A last rhizomatic detour is a jump to the year 1837: Of the Refrain. A plateau that deals with territory and art. Deleuze and Guattari oppose Lorenz’s view that eg. aggressiveness is the basis of territory with its other factors like sexuality, hunting or building a place to live. The territorialising factor comes from somewhere else, from becoming- expressive of any proper qualities. That is why they ask the question if this becoming is not called Art and this the territory would be a result of art? These territorial marks are not figurative, representational but are readymades. They are expressions in the movement of territoriality. A territorial mark pre-exists its subject, or even better to say, does not encounter its content in a subject/object relationship.

AN INTRODUCTION

In this short sketch, the reader will by now have understood that he can pick any chapter in Thousand Plateaus and see a connection to aesthetics and problems of representation. We moved through the aesthetics of Deleuze and Guattari the same way they require us to read the book. Never to start at the beginning, but to find the beginning of Ariadne’s thread, using detours and short-cuts in the hope of finding the minotaur.
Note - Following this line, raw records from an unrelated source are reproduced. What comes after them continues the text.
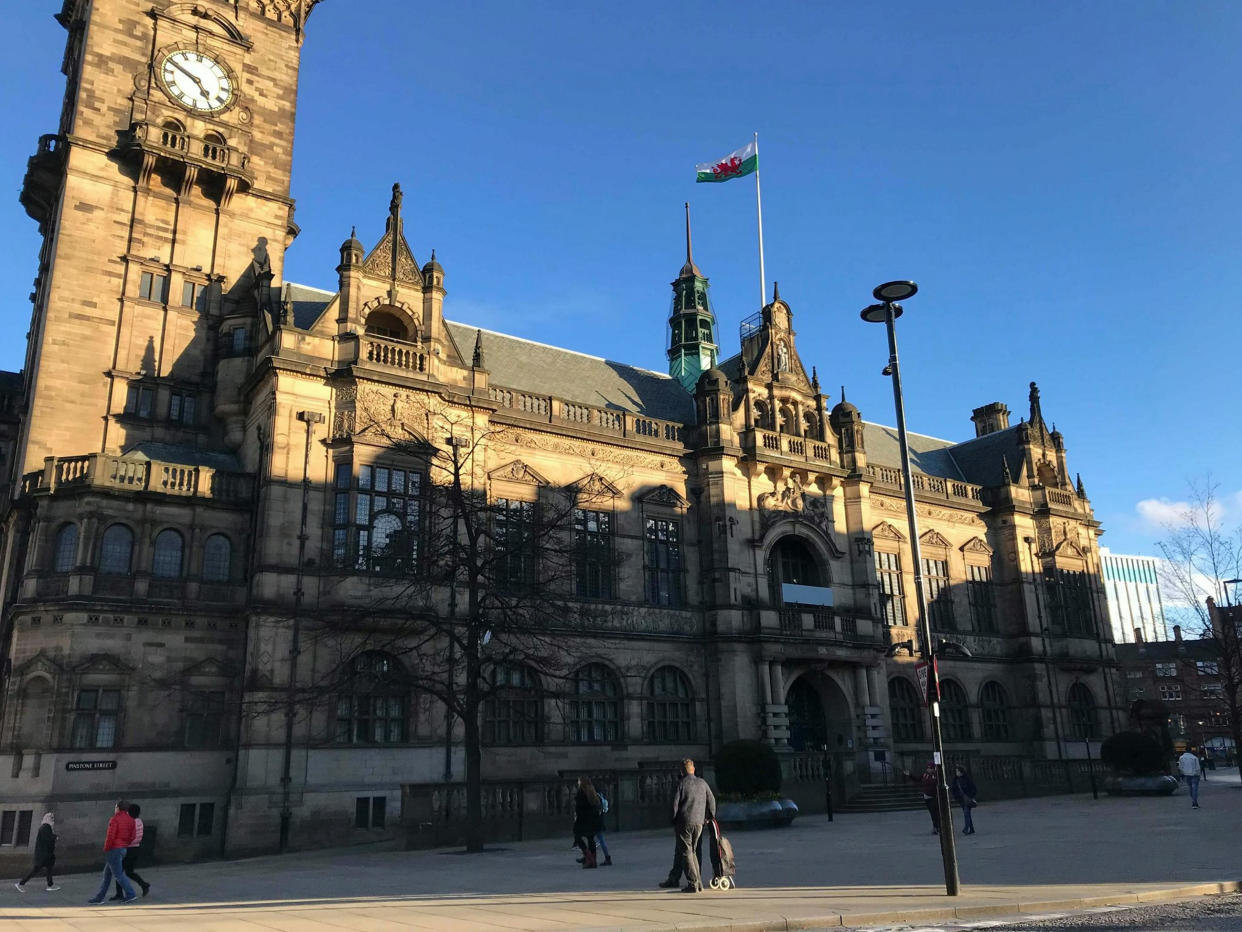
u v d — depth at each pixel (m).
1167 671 111.50
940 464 75.62
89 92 47.44
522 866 26.33
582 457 50.00
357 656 36.38
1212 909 16.73
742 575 52.16
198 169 48.16
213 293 48.19
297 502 39.66
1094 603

They always pinpoint a dominant model (optical space, face - notably White Man’s face) and instead of creating a binary opposite, they introduce a minor mode (haptic space - that can be aural, tactical and optical, or defacialisation—that is both face and landscape) which at the same time weaken and encompass the dominant model. Aesthetics is not in the centre of their work, but only because their work has neither centre nor periphery. Aesthetics never stands alone to be pondered in itself. It is always tightly embroidered with politics and power. That is why whenever an artist or a philosopher grabs a copy of Thousand Plateaus and no matter which plateaux she steps onto, she cannot help but grasp the connection to aesthetics, with her eyes gleaming at the discovery of a new weapon, or a new challenge.